Job Description
We are looking for an experienced distributed deep learning engineer to drive cutting-edge decentralized artificial intelligence and machine learning projects. The ideal candidate will play a key role in developing innovative solutions that leverage advanced distributed computing techniques to solve complex problems in AI and ML.
Key Responsibilities
- Design and implement large-scale model training using distributed deep learning frameworks such as PyTorch, TensorFlow, Ray, etc.
- Manage and optimize model training and inference processes to ensure high performance and efficiency.
- Containerize deep learning applications using Docker and orchestrate them using Kubernetes and Kubeflow.
- Deploy and manage deep learning workloads on major cloud platforms including AWS, Google Cloud, and Azure.
- Apply model compression and inference acceleration techniques to optimize performance.
- Implement stream batch data inference techniques for real-time processing.

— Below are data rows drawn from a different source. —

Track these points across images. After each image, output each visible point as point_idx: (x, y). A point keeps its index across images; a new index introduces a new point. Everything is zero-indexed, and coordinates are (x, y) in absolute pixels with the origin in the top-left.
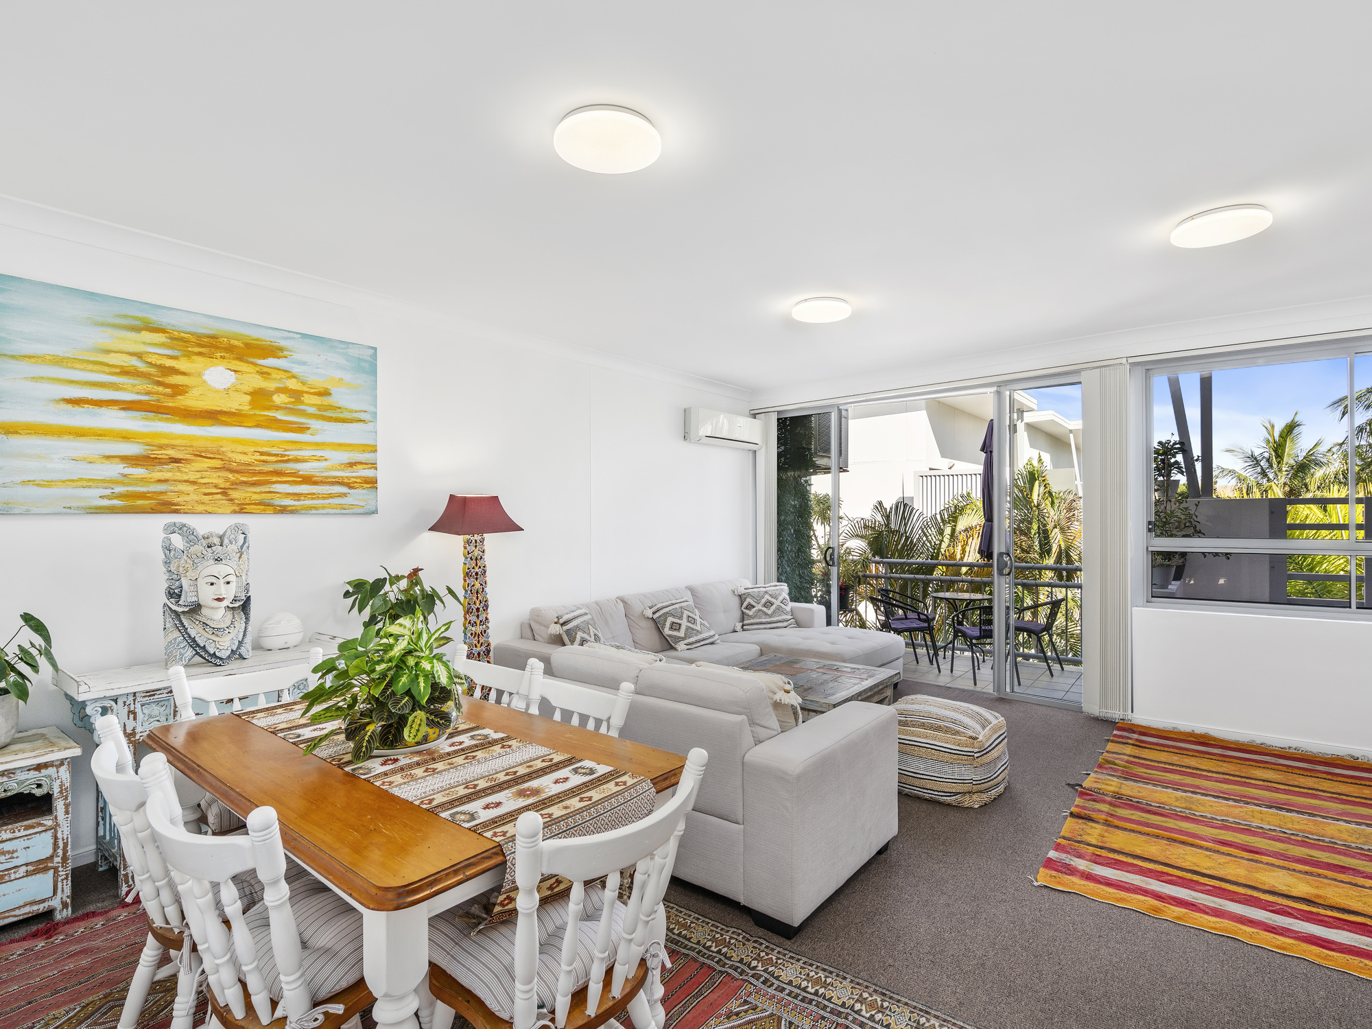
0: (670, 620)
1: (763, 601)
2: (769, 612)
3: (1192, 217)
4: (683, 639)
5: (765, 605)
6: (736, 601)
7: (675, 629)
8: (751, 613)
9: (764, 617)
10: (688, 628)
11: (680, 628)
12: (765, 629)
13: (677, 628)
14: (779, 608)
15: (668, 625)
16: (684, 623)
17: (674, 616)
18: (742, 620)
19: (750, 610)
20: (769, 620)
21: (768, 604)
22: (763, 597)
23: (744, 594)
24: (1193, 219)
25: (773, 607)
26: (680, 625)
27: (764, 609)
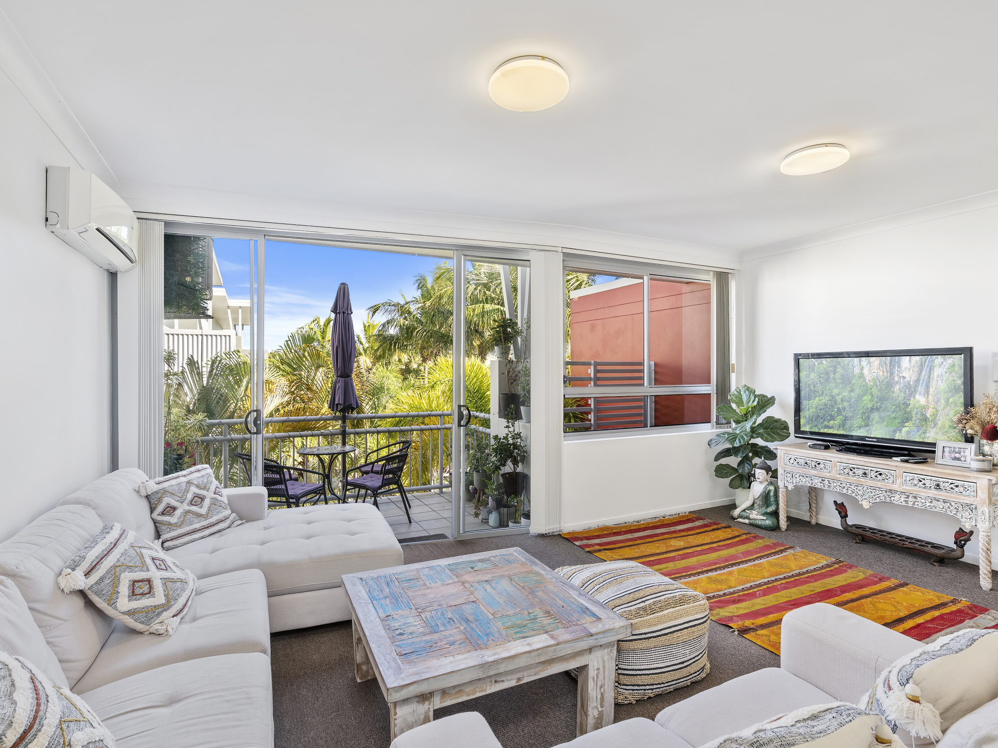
0: (126, 578)
1: (190, 496)
2: (203, 511)
3: (826, 145)
4: (166, 607)
5: (191, 503)
6: (144, 506)
7: (143, 594)
8: (173, 520)
9: (196, 520)
10: (165, 581)
11: (151, 588)
12: (203, 538)
13: (146, 589)
14: (214, 502)
15: (124, 589)
16: (156, 575)
17: (130, 568)
18: (158, 535)
19: (170, 515)
20: (205, 523)
21: (198, 499)
22: (187, 491)
23: (157, 492)
24: (826, 146)
25: (207, 502)
26: (149, 581)
27: (194, 509)
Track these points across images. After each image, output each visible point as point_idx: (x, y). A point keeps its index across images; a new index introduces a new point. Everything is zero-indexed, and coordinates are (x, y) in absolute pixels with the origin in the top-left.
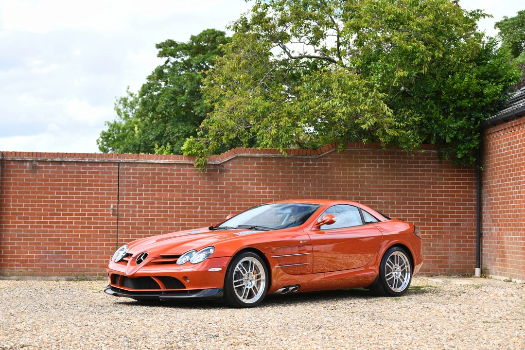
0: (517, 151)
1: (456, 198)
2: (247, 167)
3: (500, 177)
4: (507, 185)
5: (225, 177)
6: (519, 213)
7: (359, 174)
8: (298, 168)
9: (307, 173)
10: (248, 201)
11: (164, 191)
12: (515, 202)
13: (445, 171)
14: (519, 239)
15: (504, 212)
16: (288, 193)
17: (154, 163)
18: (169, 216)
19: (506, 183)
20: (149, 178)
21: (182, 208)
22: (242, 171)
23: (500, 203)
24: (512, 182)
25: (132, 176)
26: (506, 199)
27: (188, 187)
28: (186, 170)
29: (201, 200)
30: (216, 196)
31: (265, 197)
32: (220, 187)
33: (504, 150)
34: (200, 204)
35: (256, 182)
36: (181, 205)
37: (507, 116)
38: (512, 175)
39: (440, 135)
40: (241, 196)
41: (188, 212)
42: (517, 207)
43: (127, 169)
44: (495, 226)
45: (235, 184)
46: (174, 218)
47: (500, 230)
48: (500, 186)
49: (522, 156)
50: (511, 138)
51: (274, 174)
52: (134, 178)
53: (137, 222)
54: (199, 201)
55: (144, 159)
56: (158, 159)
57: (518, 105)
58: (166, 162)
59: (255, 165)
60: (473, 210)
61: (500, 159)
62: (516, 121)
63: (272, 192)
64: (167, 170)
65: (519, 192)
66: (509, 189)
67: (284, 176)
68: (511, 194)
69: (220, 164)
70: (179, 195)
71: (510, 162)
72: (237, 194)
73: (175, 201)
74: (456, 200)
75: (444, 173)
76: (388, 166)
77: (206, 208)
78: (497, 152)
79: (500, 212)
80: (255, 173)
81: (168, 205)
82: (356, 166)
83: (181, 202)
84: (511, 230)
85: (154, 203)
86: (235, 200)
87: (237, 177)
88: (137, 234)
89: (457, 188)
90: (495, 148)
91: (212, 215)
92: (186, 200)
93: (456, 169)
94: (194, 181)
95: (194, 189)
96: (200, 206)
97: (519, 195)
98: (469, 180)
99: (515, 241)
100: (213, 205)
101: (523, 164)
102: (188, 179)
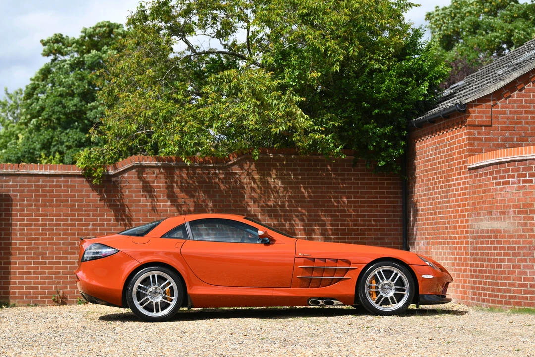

- Collaborate with cross-functional teams to develop and execute technical strategies for distributed computing and deep learning solutions.
Job Requirements
- Extensive experience in deep learning frameworks (PyTorch, TensorFlow, etc.) and model training/optimization.
- Strong expertise in containerization (Docker) and orchestration techniques (Kubernetes, Kubeflow).
- Proven experience with cloud computing platforms (AWS, Google Cloud, Azure).
- Preferred experience in CUDA programming and multi-GPU communication optimization.
- Knowledge of stream batch data processing techniques.
- Ability to work collaboratively in a team environment and contribute to technical strategy development.
- Strong problem-solving skills and ability to work on cutting-edge AI/ML projects.
Preferred Qualifications
- Experience with Ray or other distributed computing frameworks.
- Background in decentralized AI/ML systems.
- Publications or contributions to open-source projects in relevant fields.